The U.S. government has deliberately tried to curb crypto development for years, according to a report released by U.S. Rep. French Hill, who has been at the center of Congress’ efforts to establish crypto policies.
The Republican chairman of the House Financial Services Committee released a lengthy report Monday detailing federal government activities that he said represent a campaign to crack down on digital asset activity in the United States under the Biden administration. As the Senate still attempts to hammer out the next big step in crypto legislation, Hill seeks to cement the narrative that a hostile U.S. government spearheaded what the industry and its Republican allies have called “Operation Choke Point 2.0.”
The first “Choke Point” was a government task force intended to warn banks about legal sectors that regulators – including the Federal Deposit Insurance Corp. – considered particularly risky, such as payday lenders and ATM operators. A backlash against the controversial policy has led some Republican appointed regulators, particularly focused on the gun industry, to insist that banks be required to handle all legal activity.
With this crypto-focused iteration, Hill’s report looked at the financial industry’s systemic “debanking” of digital asset companies and their executives. “The Biden administration has sought to make it nearly impossible to engage in activities related to digital assets,” the report said. “To do this, he used a regulatory regime that provided too little certainty to financial institutions and gave too much discretion to the regulators who oversee them.”
None of the report’s findings surprise those who have followed U.S. crypto oversight in recent years. It highlights the Securities and Exchange Commission’s now-abandoned preference for shaping its digital asset policies with enforcement cases, and it examines the constraints that banking agencies such as the Federal Reserve impose on regulated banks engaging in digital asset activities.
The paper argues that Biden-era regulators have also failed to establish a clear regulatory regime for cryptocurrency and have warned bankers about it, “characterizing the digital asset ecosystem as an industry prone to market volatility and risks.” fell from around $34,000 to around $94,000, but it also fell below $17,000 at the end of 2022. Some banks closely associated with the sector also went bankrupt in 2023.

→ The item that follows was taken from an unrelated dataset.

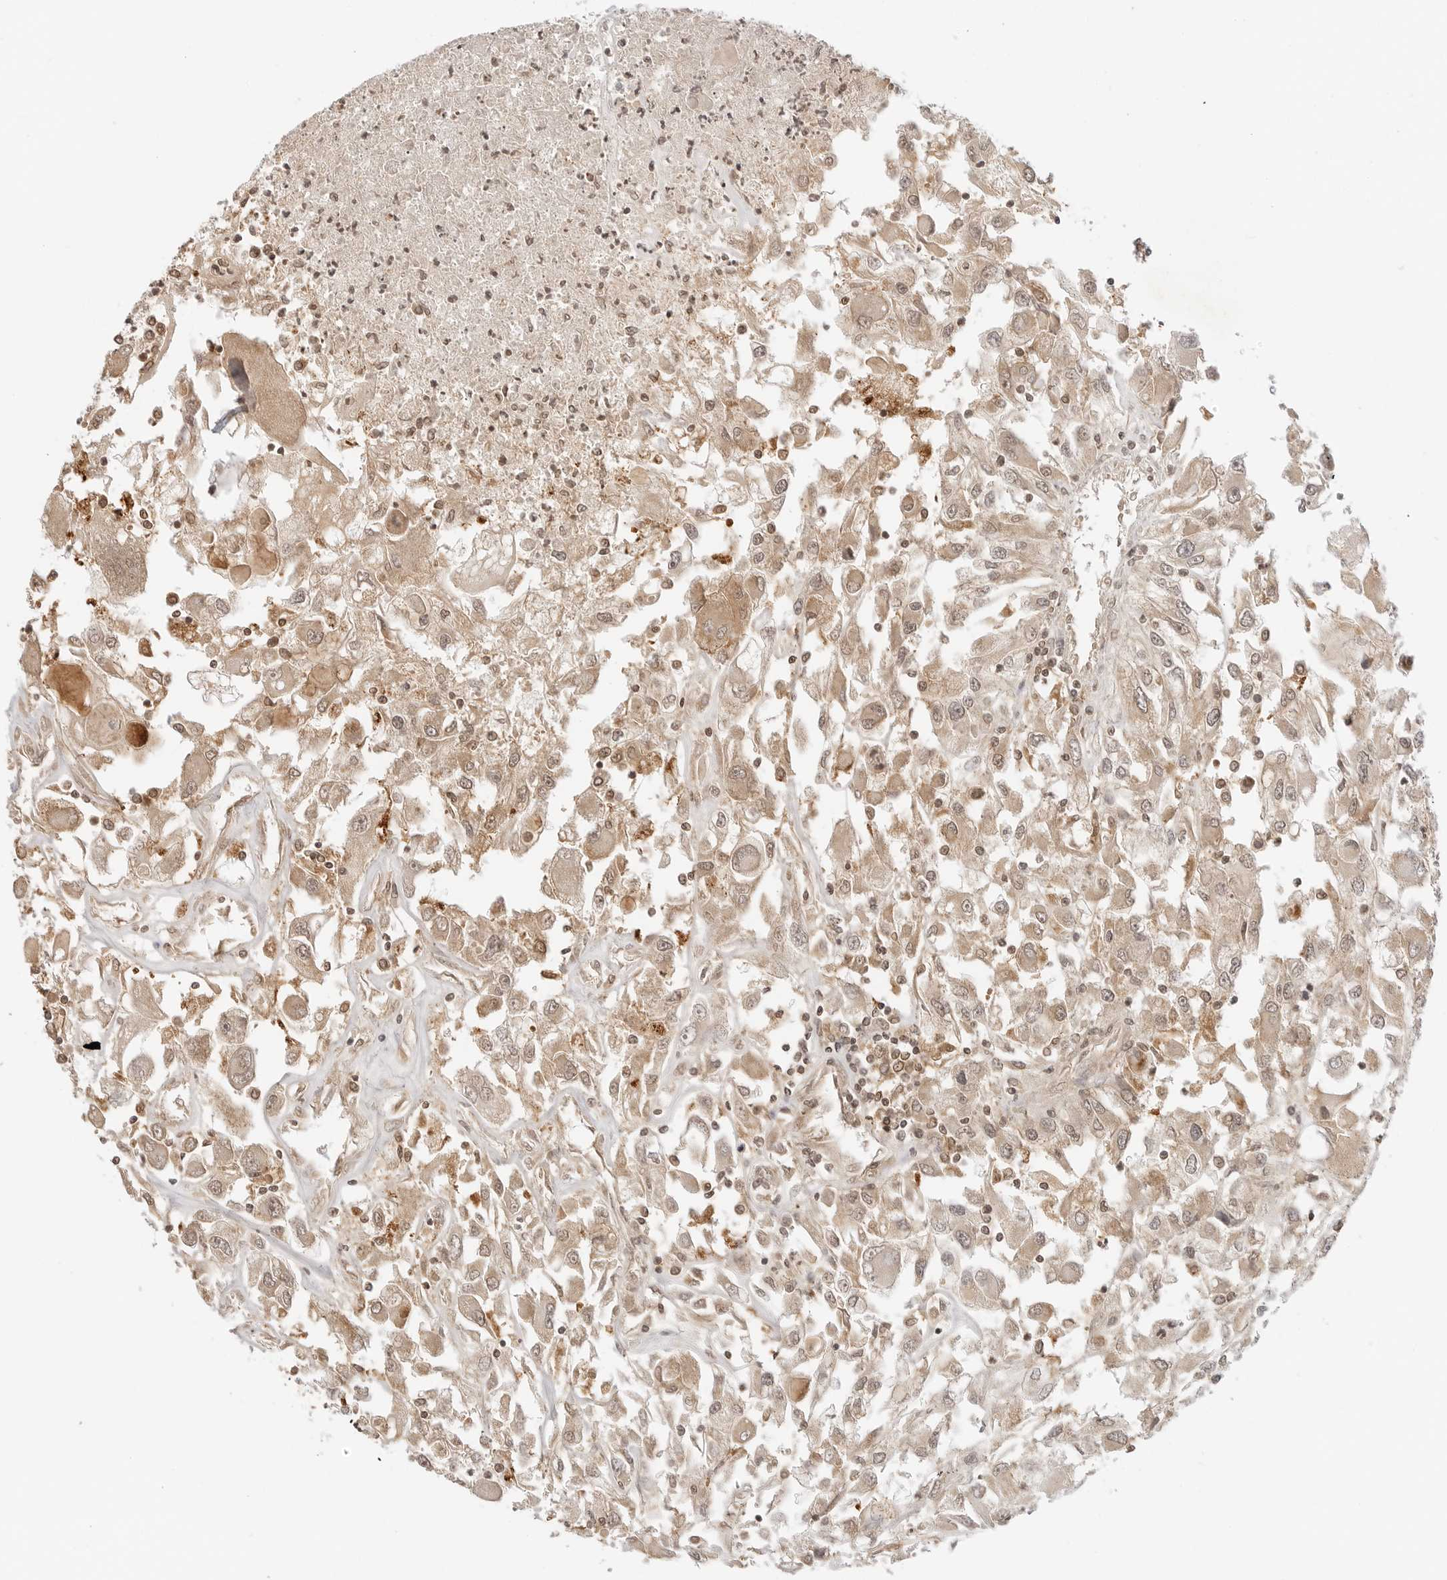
{"staining": {"intensity": "weak", "quantity": ">75%", "location": "cytoplasmic/membranous"}, "tissue": "renal cancer", "cell_type": "Tumor cells", "image_type": "cancer", "snomed": [{"axis": "morphology", "description": "Adenocarcinoma, NOS"}, {"axis": "topography", "description": "Kidney"}], "caption": "Immunohistochemical staining of human renal adenocarcinoma displays low levels of weak cytoplasmic/membranous protein staining in approximately >75% of tumor cells. The protein of interest is stained brown, and the nuclei are stained in blue (DAB IHC with brightfield microscopy, high magnification).", "gene": "EPHA1", "patient": {"sex": "female", "age": 52}}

This year, BTC reached an all-time high above $126,000 before falling rapidly in recent weeks to around $84,000 earlier this week.
However, one of the industry’s greatest strengths is its relationships with President Donald Trump’s White House and Congress. Earlier this year, lawmakers passed a bill to regulate US stablecoin issuers – the first major crypto legislation to become law. And the House of Representatives also approved a bill that would oversee broader digital asset markets, although the Senate is still working to catch up.
“Importantly, financial regulators in the Trump administration have rescinded many Biden-era guidance, supervisory and regulatory letters, interpretive letters, and rules that favored the debanking of the digital asset ecosystem by some regulators,” the report notes.